Let's calculate the total area dug each day until the task is completed:
Day 1: 10 square meters
Day 2: 12 square meters
Day 3: 14.4 square meters
Day 4: 14.4 * 1.2 = 17.28 square meters
Day 5: 17.28 * 1.2 = 20.736 square meters
Day 6: 20.736 * 1.2 = 24.8832 square meters
Day 7: 24.8832 * 1.2 = 29.85984 square meters
Day 8: 29.85984 * 1.2 = 35.831808 square meters
Day 9: 35.831808 * 1.2 = 42.9981696 square meters
Day 10: 42.9981696 * 1.2 = 51.59780352 square meters
After 10 days, the gardener has dug an area of approximately 51.6 square meters, which is less than 800 square meters.
Now, let's continue calculating until we reach or exceed 800 square meters:
Day 11: 51.59780352 * 1.2 = 61.91736422 square meters
Day 12: 61.91736422 * 1.2 = 74.30083706 square meters
Day 13: 74.30083706 * 1.2 = 89.16100448 square meters
Day 14: 89.16100448 * 1.2 = 107.7932054 square meters
Day 15: 107.7932054 * 1.2 = 129.3518465 square meters
Day 16: 129.3518465 * 1.2 = 155.2222158 square meters
Day 17: 155.2222158 * 1.2 = 186.2666589 square meters
After 17 days, the gardener has dug an area of approximately 186.3 square meters, which is still less than 800 square meters.
Repeating this process, we can continue calculating until we reach or exceed 800 square meters.

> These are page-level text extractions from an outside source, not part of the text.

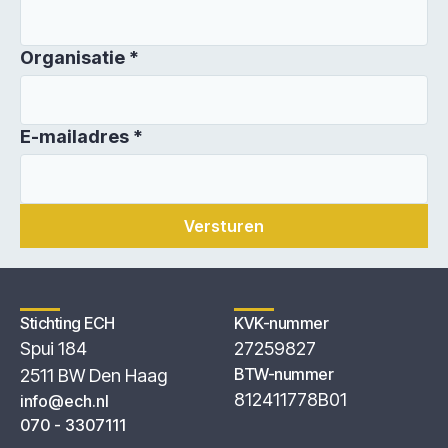
Organisatie *
E-mailadres *
Stichting ECH
KVK-nummer
Spui 184
27259827
BTW-nummer
2511 BW Den Haag
812411778B01
info@ech.nl
070 - 3307111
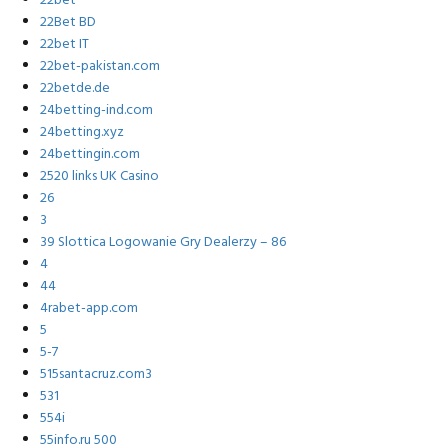
22bet
22Bet BD
22bet IT
22bet-pakistan.com
22betde.de
24betting-ind.com
24betting.xyz
24bettingin.com
2520 links UK Casino
26
3
39 Slottica Logowanie Gry Dealerzy – 86
4
44
4rabet-app.com
5
5-7
515santacruz.com3
531
554i
55info.ru 500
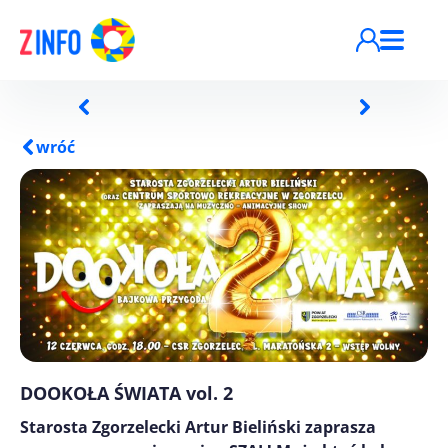
Przejdź do treści
wróć
DOOKOŁA ŚWIATA vol. 2
Starosta Zgorzelecki Artur Bieliński zaprasza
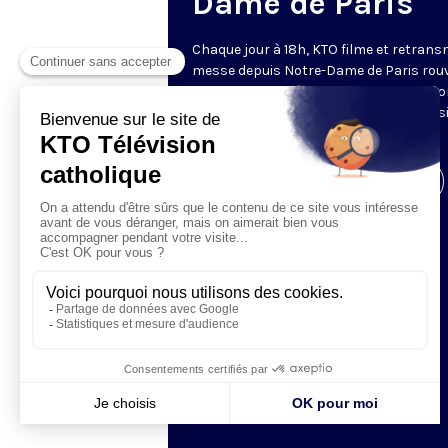
Dame de Paris
Chaque jour à 18h, KTO filme et retrans
messe depuis Notre-Dame de Paris rouv
Les textes des Vêpres et de la messe so
presque toujours ceux qu’indiquent le s
www.aelf.org
.
Visiter la page de l'émission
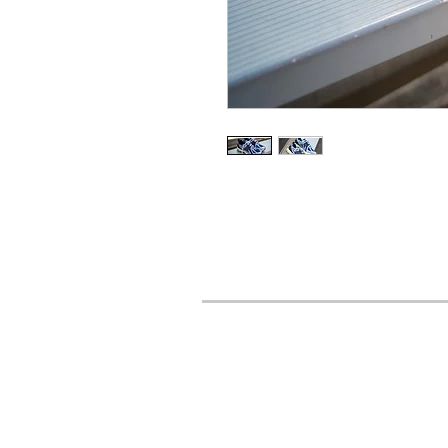
URBAN STYLES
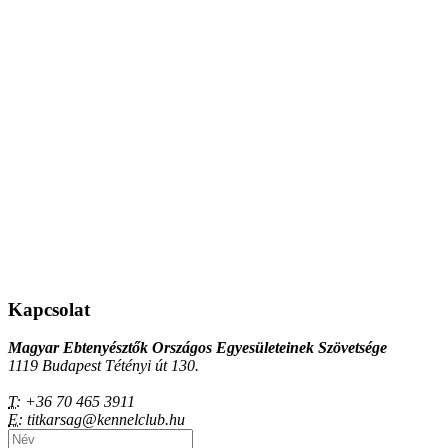
Kapcsolat
Magyar Ebtenyésztők Országos Egyesületeinek Szövetsége
1119 Budapest Tétényi út 130.
T:
+36 70 465 3911
E:
titkarsag@kennelclub.hu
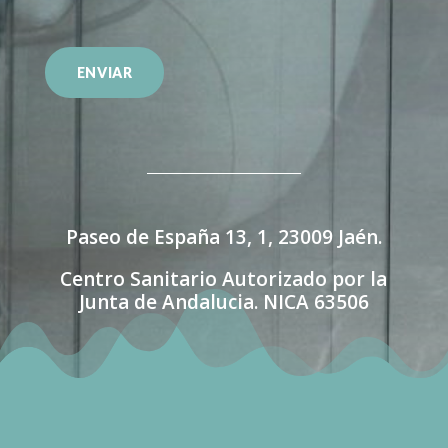
Paseo de España 13, 1, 23009 Jaén.
Centro Sanitario Autorizado por la
Junta de Andalucia. NICA 63506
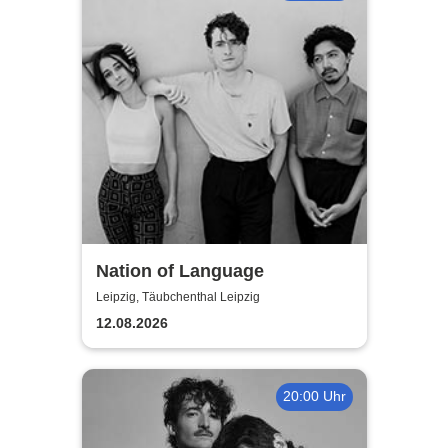
Nation of Language
Leipzig, Täubchenthal Leipzig
12.08.2026
20:00 Uhr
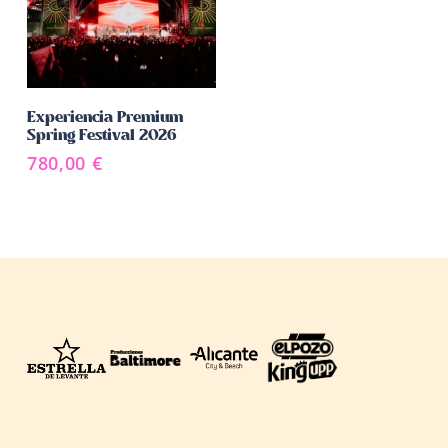
Añadir Al Carrito
Experiencia Premium
Spring Festival 2026
780,00
€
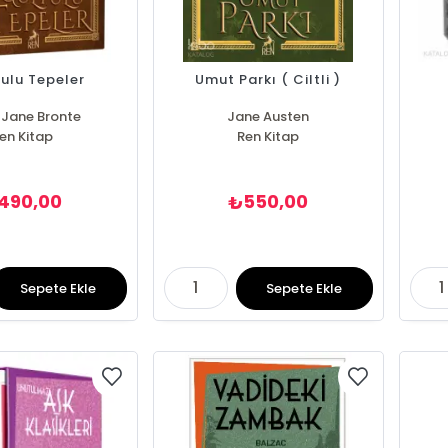
ulu Tepeler
Umut Parkı ( Ciltli )
 Jane Bronte
Jane Austen
en Kitap
Ren Kitap
490,00
550,00
₺
Sepete Ekle
Sepete Ekle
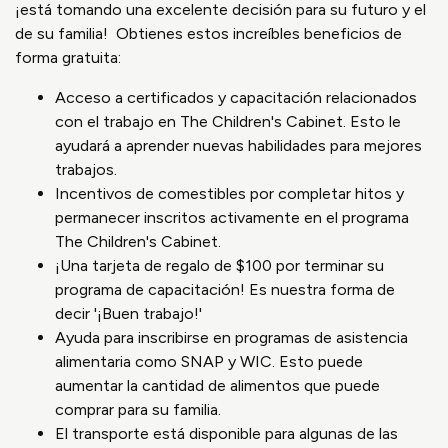
¡está tomando una excelente decisión para su futuro y el
de su familia! Obtienes estos increíbles beneficios de
forma gratuita:
Acceso a certificados y capacitación relacionados
con el trabajo en The Children's Cabinet. Esto le
ayudará a aprender nuevas habilidades para mejores
trabajos.
Incentivos de comestibles por completar hitos y
permanecer inscritos activamente en el programa
The Children's Cabinet.
¡Una tarjeta de regalo de $100 por terminar su
programa de capacitación! Es nuestra forma de
decir '¡Buen trabajo!'
Ayuda para inscribirse en programas de asistencia
alimentaria como SNAP y WIC. Esto puede
aumentar la cantidad de alimentos que puede
comprar para su familia.
El transporte está disponible para algunas de las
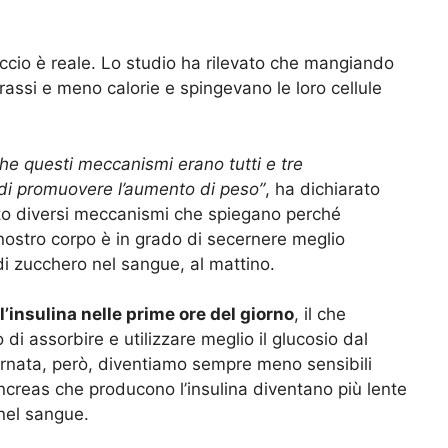
ccio è reale. Lo studio ha rilevato che mangiando
rassi e meno calorie e spingevano le loro cellule
e questi meccanismi erano tutti e tre
 di promuovere l’aumento di peso”
, ha dichiarato
rto diversi meccanismi che spiegano perché
 nostro corpo è in grado di secernere meglio
i di zucchero nel sangue, al mattino.
l’insulina nelle prime ore del giorno
, il che
 di assorbire e utilizzare meglio il glucosio dal
ornata, però, diventiamo sempre meno sensibili
 pancreas che producono l’insulina diventano più lente
nel sangue.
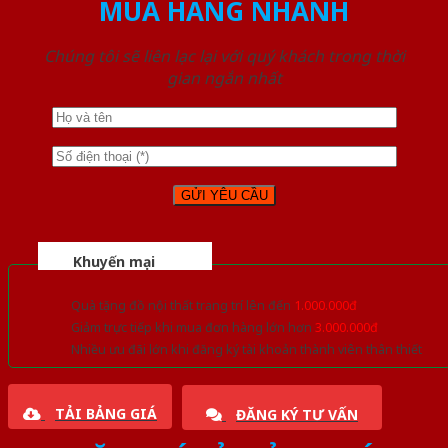
MUA HÀNG NHANH
Chúng tôi sẽ liên lạc lại với quý khách trong thời
gian ngắn nhất
Khuyến mại
Quà tặng đồ nội thất trang trí lên đến
1.000.000đ
Giảm trực tiếp khi mua đơn hàng lớn hơn
3.000.000đ
Nhiều ưu đãi lớn khi đăng ký tài khoản thành viên thân thiết
TẢI BẢNG GIÁ
ĐĂNG KÝ TƯ VẤN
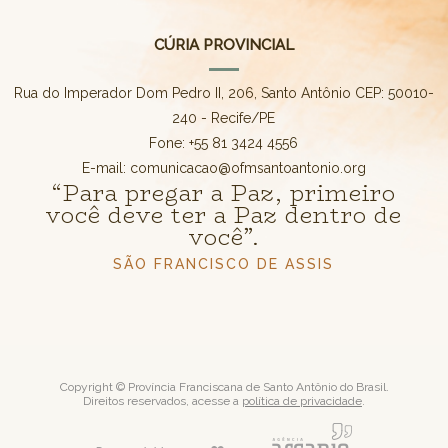
CÚRIA PROVINCIAL
Rua do Imperador Dom Pedro II, 206, Santo Antônio CEP: 50010-
240 - Recife/PE
Fone: +55 81 3424 4556
E-mail: comunicacao@ofmsantoantonio.org
“Para pregar a Paz, primeiro
você deve ter a Paz dentro de
você”.
SÃO FRANCISCO DE ASSIS
Copyright © Província Franciscana de Santo Antônio do Brasil.
Direitos reservados, acesse a
política de privacidade
.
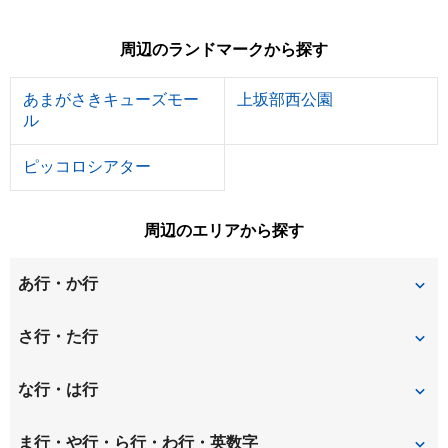
周辺のランドマークから探す
あまがさきキューズモー
上坂部西公園
ル
ピッコロシアター
周辺のエリアから探す
あ行・か行
今福
大野
さ行・た行
大和田
尾浜町
下坂部
常光寺
な行・は行
加島
上坂部
昭和通
建家町
長洲中通
長洲西通
ま行・や行・ら行・わ行・英数字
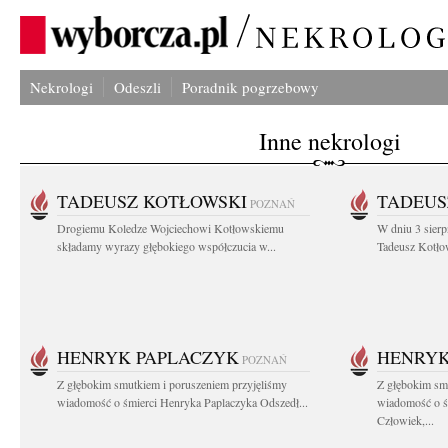
Nekrologi
Odeszli
Poradnik pogrzebowy
Inne nekrologi
TADEUSZ KOTŁOWSKI
TADEUS
POZNAŃ
Drogiemu Koledze Wojciechowi Kotłowskiemu
W dniu 3 sierp
składamy wyrazy głębokiego współczucia w...
Tadeusz Kotłow
HENRYK PAPLACZYK
HENRYK
POZNAŃ
Z głębokim smutkiem i poruszeniem przyjęliśmy
Z głębokim smu
wiadomość o śmierci Henryka Paplaczyka Odszedł...
wiadomość o ś
Człowiek,...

Day 18: 186.2666589 * 1.2 = 223.5199907 square meters
Day 19: 223.5199907 * 1.2 = 268.2239888 square meters
Day 20: 268.2239888 * 1.2 = 321.8687866 square meters
Day 21: 321.8687866 * 1.2 = 386.2425439 square meters
Day 22: 386.2425439 * 1.2 = 463.4910527 square meters
Day 23: 463.4910527 * 1.2 = 556.1892632 square meters
Day 24: 556.1892632 * 1.2 = 667.4271158 square meters
Day 25: 667.4271158 * 1.2 = 800.912539 square meters
After 25 days, the gardener has dug an area of 800 square meters, completing the task.
Therefore, the number of days needed to complete the task is 25 days.